Ex-deputado Neno Razuk foi entregue as autoriedades brasileiras de Corumbá
O ex-deputado estadual Roberto Razuk Filho (PL), conhecido como Neno Razuk, está na sede da Polícia Federal de Corumbá, a 427 quilômetros de Campo Grande, prestando depoimento após ser detido na Bolívia.
Conforme apurado pela reportagem do Capital News, Neno assinou a ordem de prisão e ainda nesta manhã deverá ser encaminhado ao IML (Instituto de Medicina e Odontologia Legal) para realização de exame de corpo de delito.
Condenado em primeira instância na Operação Successione, conduzida pelo Gaeco (Grupo de Atuação Especial de Repressão ao Crime Organizado), e considerado foragido desde 8 de julho deste ano, ele foi detido no país vizinho por permanecer em situação irregular.
A Justiça de Mato Grosso do Sul autorizou no último ia 28 de julho, a inclusão do nome de Neno Razuk na lista de Difusão Vermelha da Interpol (Organização Internacional de Polícia Criminal). O processo esta em andamento e até o momento da prisão, não havia mandado internacional de captura contra o ex-parlamentar.
Operação Successione
Neno Razuk foi condenado a 15 anos, sete meses e 15 dias de prisão pelos crimes de organização criminosa, roubo e exploração do jogo do bicho. Durante o período em que exercia o mandato de deputado estadual, ele respondia ao processo em liberdade devido à imunidade parlamentar prevista na Constituição Federal.
Segundo o Gaeco, órgão ligado ao Ministério Público de Mato Grosso do Sul (MPMS), Razuk e familiares integravam uma organização criminosa investigada por comandar a exploração do jogo do bicho em Dourados.
O pai do ex-deputado, Roberto Razuk, cumpre prisão domiciliar em razão de problemas de saúde e, conforme as investigações, está internado em uma Unidade de Terapia Intensiva (UTI).

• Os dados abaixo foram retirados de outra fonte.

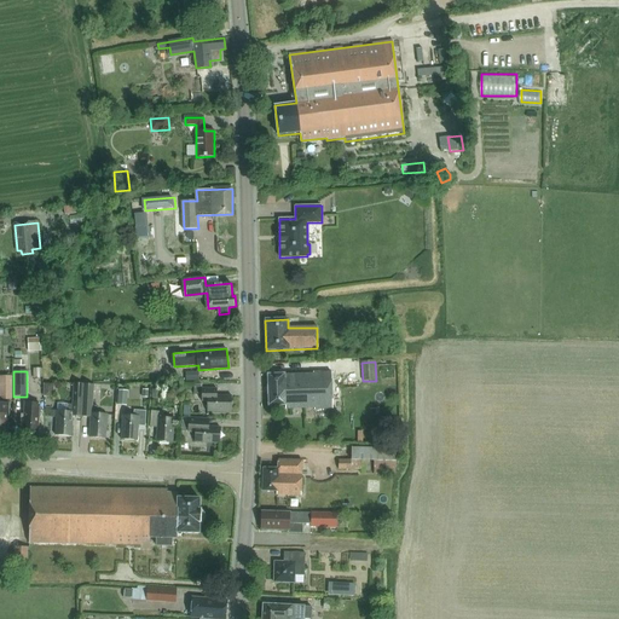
[(198,371),(185,372),(186,381),(200,381),(198,371)]
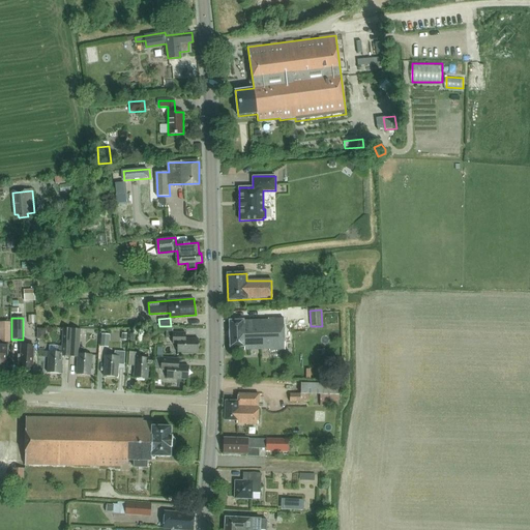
[(269,351),(285,350),(284,319),(268,320),(268,321),(243,321),(229,321),(230,348),(244,348),(244,351),(269,350),(269,351)]
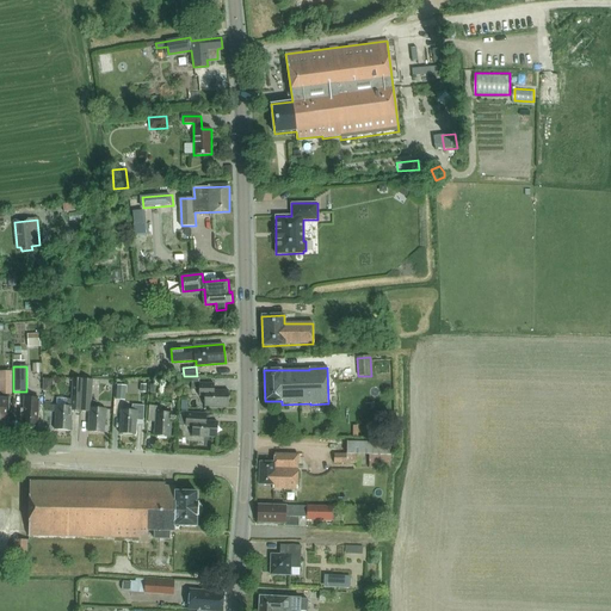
[(0,395),(11,395),(11,374),(0,374),(0,395)]
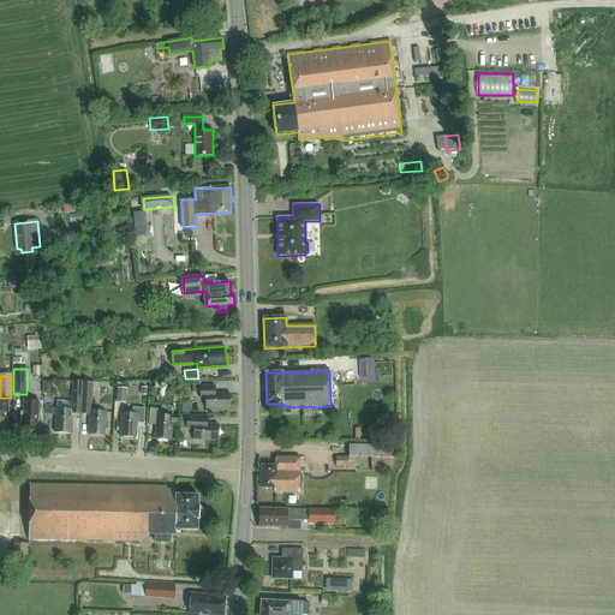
[(55,413),(55,434),(71,434),(71,413),(81,413),(82,381),(72,381),(71,402),(66,402),(66,410),(55,408),(55,413)]
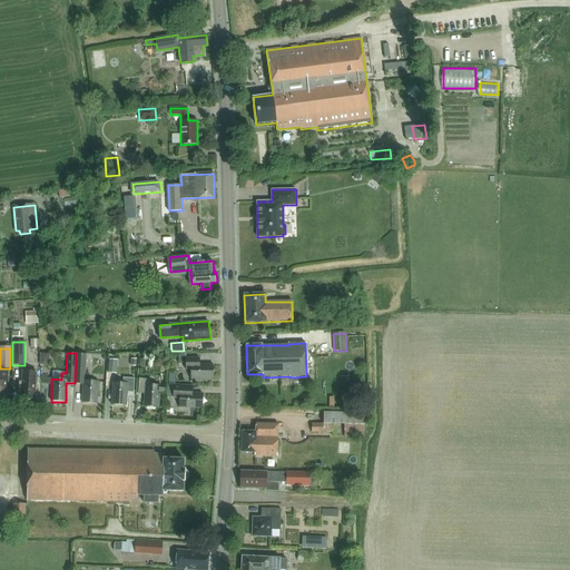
[(76,353),(75,383),(82,384),(81,403),(97,403),(98,381),(88,381),(89,374),(84,374),(85,353),(76,353)]
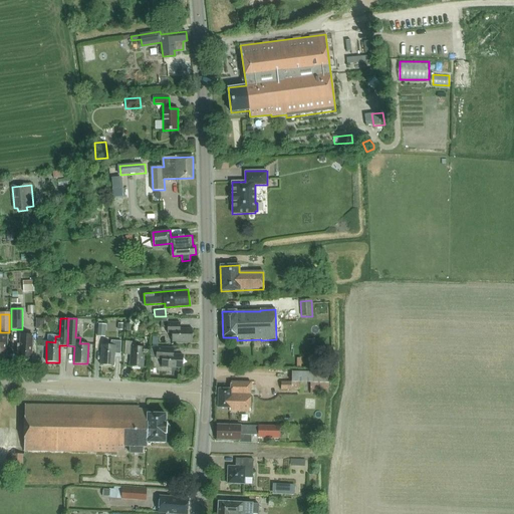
[(193,341),(193,330),(181,329),(181,322),(168,322),(168,333),(172,333),(172,340),(193,341)]
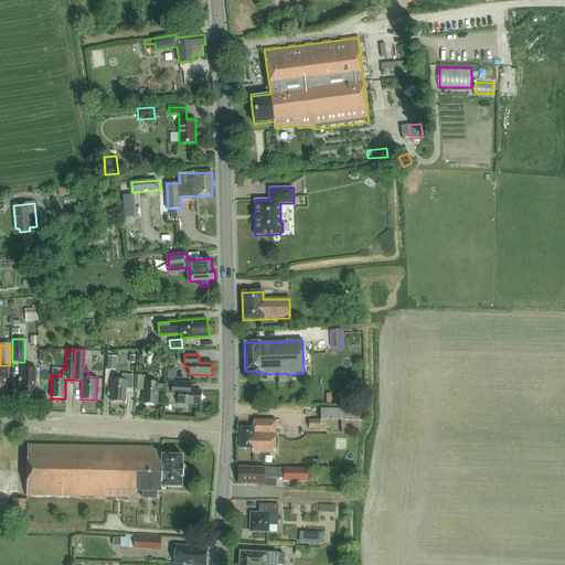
[(116,370),(116,356),(108,356),(107,369),(116,370)]
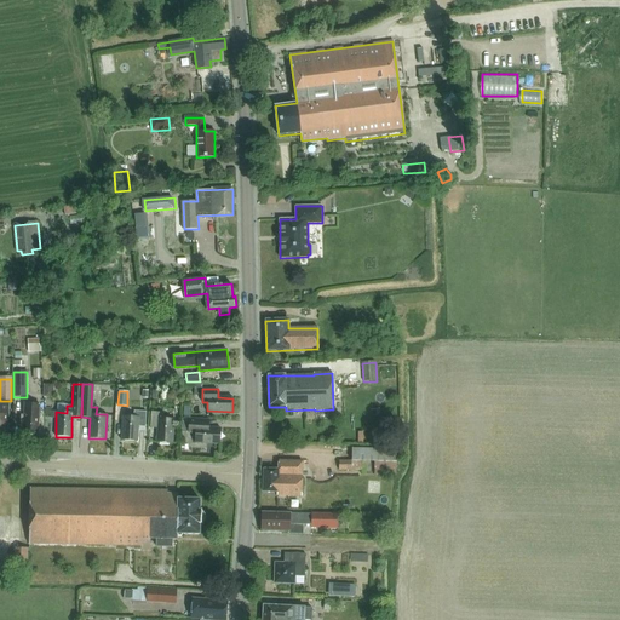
[(38,435),(39,403),(24,403),(24,414),(21,414),(21,426),(23,426),(23,434),(30,435),(32,436),(35,436),(36,435),(38,435)]
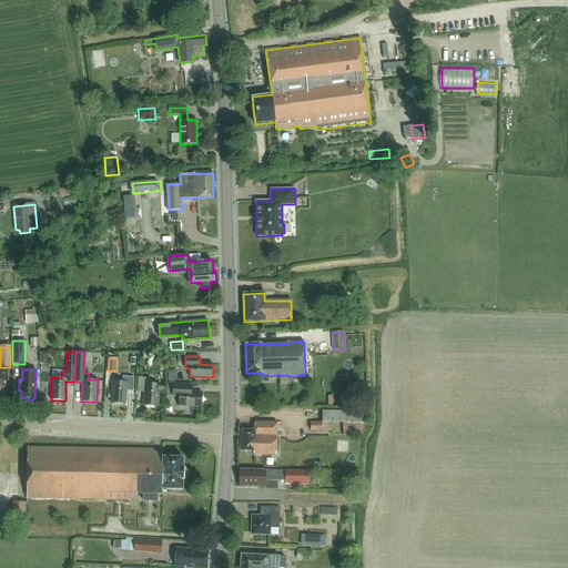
[(133,392),(134,377),(123,377),(122,382),(113,382),(112,403),(124,404),(125,391),(133,392)]
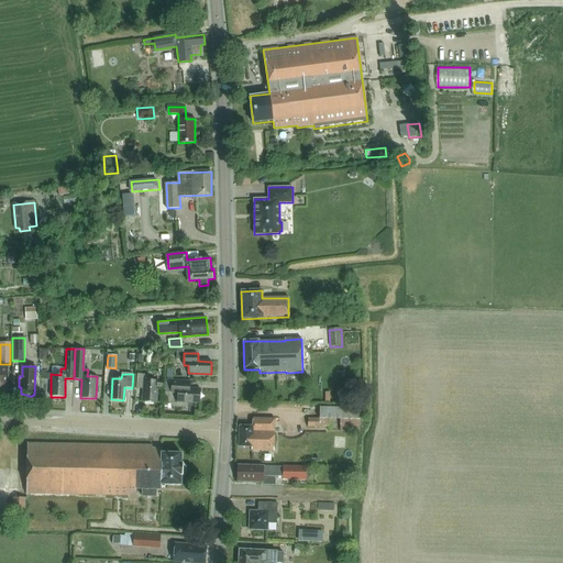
[(157,403),(158,379),(148,379),(148,375),(138,374),(136,388),(143,388),(142,401),(157,403)]
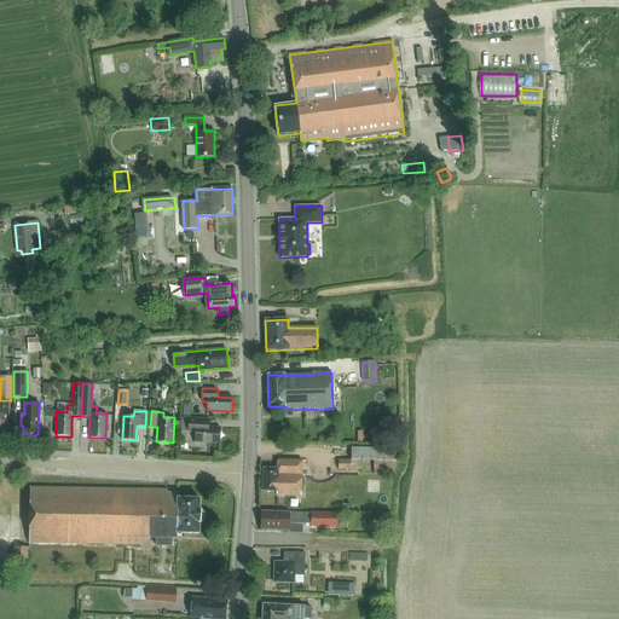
[(189,418),(189,433),(195,433),(195,443),(219,444),(220,429),(203,428),(203,420),(189,418)]
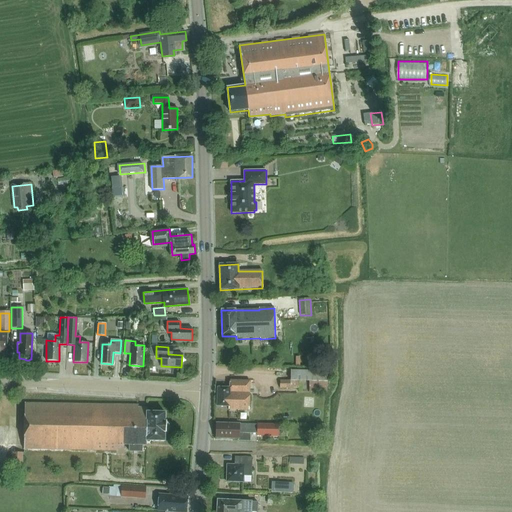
[(309,393),(327,393),(327,371),(290,371),(290,381),(280,381),(280,388),(299,389),(299,381),(309,381),(309,393)]
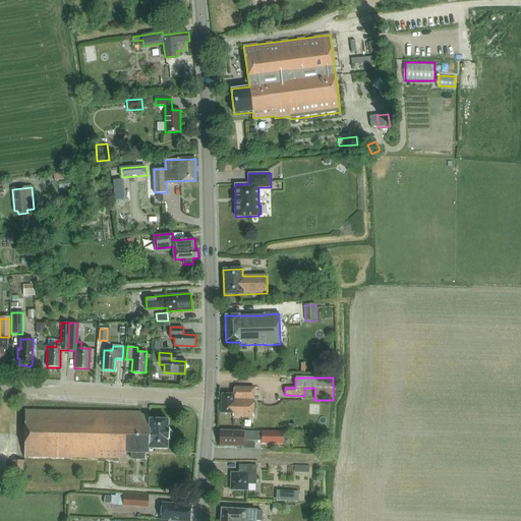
[(253,417),(254,388),(234,387),(233,395),(221,395),(221,413),(232,414),(232,417),(253,417)]
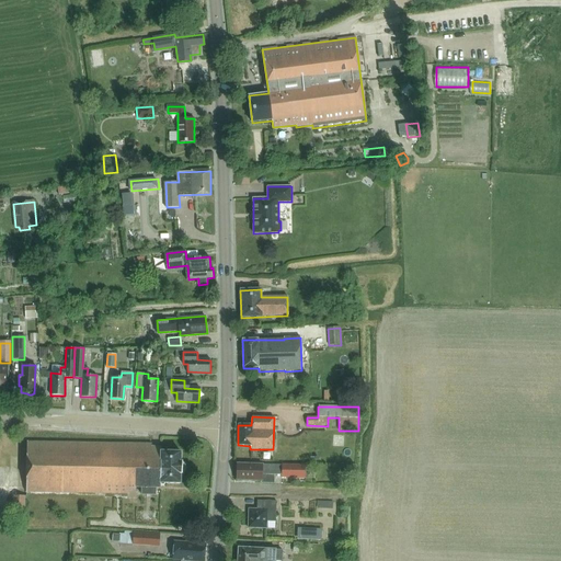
[(26,492),(127,494),(127,491),(136,491),(136,487),(140,487),(140,495),(156,495),(156,488),(161,488),(161,483),(182,483),(182,474),(185,470),(185,466),(181,461),(182,451),(162,450),(162,447),(151,446),(151,444),(27,442),(26,492)]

Os irmãos de Neno Razuk, Jorge Razuk Neto e Rafael Godoy Razuk, também estão presos. Além deles, o advogado Rhiad Abdulahad permanece detido. Todos são apontados pelo Ministério Público como integrantes da cúpula da organização criminosa investigada.
• Saiba mais sobre: Operação Successione
As investigações indicam que o grupo buscava assumir o controle da exploração do jogo do bicho após a deflagração da Operação Omertà. Conforme o MPMS, integrantes da organização também teriam participado de roubos contra uma facção rival em Campo Grande, em 2023.
Em nota, a defesa de Neno Razuk informou que ainda não teve acesso ao mandado de prisão e, por esse motivo, afirmou que não irá se manifestar sobre a decisão judicial neste momento.